#### [Text for analysis]
***
Obama signals his intention to earmark $100m for brain research in the 2014 budget.
US President Barack Obama has laid out plans to set aside $100m next year for brain research, indicating that major investment could be on the horizon for research-focused universities and their spin-outs.
Due to be outlined in the forthcoming 2014 US budget due next week, the Brain Research through Advancing Innovative Neurotechnologies (BRAIN) Initiative will pull funding from a number of sources. The Defense Advanced Research Projects Agency (DARPA) would provide $50m in the first year. Roughly $40m would be provided by the National Institutes of Health (NIH), while a further $20m will come from the National Science Foundation.
The president said that the US Government will be partnering with the private sector, and called for philanthropists, corporates, and research universities to back the BRAIN Initiative.
***
#### [Work item]
Duplicate the stretch from "Obama signals his" through "and their spin-outs." in the text on the brain research funding plan, reproducing it word for word.
***
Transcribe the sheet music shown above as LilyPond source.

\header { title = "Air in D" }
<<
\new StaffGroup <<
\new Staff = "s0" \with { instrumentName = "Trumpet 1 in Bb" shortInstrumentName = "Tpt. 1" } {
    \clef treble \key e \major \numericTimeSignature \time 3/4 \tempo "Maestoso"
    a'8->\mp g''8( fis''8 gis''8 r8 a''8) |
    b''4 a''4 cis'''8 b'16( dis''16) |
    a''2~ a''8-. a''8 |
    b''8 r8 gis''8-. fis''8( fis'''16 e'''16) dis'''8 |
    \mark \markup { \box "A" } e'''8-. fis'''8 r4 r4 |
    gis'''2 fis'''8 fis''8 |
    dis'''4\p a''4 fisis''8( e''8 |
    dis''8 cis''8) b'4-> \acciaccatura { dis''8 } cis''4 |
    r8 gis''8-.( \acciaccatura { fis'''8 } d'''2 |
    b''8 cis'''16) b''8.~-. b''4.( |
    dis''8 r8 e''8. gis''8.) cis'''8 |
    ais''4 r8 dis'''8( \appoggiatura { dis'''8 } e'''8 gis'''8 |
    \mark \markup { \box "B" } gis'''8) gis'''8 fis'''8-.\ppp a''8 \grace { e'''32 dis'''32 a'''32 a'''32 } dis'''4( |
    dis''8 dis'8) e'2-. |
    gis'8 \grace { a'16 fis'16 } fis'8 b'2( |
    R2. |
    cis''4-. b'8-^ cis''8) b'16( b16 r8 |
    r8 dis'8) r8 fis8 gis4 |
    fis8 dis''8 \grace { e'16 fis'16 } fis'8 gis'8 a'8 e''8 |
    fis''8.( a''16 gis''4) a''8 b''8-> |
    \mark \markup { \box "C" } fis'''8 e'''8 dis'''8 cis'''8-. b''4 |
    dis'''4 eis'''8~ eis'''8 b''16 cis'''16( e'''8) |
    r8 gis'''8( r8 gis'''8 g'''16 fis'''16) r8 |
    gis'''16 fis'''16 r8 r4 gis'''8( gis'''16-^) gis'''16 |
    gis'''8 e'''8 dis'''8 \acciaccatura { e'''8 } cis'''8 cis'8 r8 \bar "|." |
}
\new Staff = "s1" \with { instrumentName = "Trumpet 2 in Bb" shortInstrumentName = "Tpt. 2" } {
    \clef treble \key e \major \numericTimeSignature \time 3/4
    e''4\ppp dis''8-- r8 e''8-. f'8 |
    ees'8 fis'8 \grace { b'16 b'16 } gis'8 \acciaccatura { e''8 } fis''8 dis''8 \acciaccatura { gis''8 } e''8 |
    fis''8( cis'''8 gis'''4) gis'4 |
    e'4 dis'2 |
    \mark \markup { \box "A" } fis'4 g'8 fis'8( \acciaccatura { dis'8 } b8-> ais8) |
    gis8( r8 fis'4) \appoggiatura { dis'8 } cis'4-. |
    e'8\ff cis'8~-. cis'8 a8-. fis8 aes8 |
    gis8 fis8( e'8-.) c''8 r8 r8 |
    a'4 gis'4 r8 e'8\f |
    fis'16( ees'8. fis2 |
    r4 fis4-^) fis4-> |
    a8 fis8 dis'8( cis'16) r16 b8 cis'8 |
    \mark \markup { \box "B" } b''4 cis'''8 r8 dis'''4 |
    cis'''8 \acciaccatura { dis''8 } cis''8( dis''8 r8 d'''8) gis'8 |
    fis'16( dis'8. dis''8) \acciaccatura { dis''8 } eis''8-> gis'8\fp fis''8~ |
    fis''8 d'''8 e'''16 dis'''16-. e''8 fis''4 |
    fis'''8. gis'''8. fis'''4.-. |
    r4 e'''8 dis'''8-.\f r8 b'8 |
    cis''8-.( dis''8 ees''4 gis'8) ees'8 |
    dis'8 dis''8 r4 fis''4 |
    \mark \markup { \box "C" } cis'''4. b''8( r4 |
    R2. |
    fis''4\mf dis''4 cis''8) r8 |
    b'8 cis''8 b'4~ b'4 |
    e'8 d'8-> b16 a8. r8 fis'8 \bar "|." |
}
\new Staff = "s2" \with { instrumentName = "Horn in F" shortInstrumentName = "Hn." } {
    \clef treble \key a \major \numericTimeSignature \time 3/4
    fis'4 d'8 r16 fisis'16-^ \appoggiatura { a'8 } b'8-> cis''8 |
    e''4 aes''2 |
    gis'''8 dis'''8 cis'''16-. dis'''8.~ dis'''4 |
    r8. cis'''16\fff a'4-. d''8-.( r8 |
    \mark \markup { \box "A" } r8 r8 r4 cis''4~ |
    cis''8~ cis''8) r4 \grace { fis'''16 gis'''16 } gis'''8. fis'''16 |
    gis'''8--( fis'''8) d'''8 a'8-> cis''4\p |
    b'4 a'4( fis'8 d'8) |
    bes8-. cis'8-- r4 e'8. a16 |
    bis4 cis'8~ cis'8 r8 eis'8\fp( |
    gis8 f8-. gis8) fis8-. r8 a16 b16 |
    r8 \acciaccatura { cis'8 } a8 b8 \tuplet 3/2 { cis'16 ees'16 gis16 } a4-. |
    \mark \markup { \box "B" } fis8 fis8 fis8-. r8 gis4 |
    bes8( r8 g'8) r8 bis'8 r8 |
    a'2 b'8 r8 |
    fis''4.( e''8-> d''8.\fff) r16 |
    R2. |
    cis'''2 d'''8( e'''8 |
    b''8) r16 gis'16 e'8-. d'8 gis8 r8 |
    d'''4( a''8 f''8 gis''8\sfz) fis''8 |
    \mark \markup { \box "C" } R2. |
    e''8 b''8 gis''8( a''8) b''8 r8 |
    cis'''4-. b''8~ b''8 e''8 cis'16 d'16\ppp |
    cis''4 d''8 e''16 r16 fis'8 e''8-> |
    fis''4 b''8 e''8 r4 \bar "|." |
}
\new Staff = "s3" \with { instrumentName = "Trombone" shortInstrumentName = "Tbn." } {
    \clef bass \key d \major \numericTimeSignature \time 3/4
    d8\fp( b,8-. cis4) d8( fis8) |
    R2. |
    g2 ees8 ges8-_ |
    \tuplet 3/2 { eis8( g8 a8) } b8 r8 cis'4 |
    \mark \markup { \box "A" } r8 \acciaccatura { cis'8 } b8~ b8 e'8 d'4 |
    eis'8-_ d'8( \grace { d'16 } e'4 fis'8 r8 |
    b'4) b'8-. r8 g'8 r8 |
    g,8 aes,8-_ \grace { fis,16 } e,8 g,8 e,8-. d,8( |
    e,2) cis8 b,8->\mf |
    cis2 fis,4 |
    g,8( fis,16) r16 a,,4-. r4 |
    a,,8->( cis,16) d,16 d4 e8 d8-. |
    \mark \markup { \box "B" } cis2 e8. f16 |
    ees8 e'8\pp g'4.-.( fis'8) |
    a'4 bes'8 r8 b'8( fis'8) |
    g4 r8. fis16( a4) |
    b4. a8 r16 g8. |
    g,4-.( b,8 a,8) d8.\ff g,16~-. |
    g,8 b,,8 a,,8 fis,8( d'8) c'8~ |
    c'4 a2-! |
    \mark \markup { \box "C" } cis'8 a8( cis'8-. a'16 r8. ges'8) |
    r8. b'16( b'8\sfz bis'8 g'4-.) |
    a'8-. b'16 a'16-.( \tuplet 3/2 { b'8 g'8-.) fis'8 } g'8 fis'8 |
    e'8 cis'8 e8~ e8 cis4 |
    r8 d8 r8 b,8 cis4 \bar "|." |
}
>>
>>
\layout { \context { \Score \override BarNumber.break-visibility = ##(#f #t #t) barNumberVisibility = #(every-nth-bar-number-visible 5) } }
***
#### [Answer to the exercise]
Obama signals his intention to earmark $100m for brain research in the 2014 budget.
US President Barack Obama has laid out plans to set aside $100m next year for brain research, indicating that major investment could be on the horizon for research-focused universities and their spin-outs.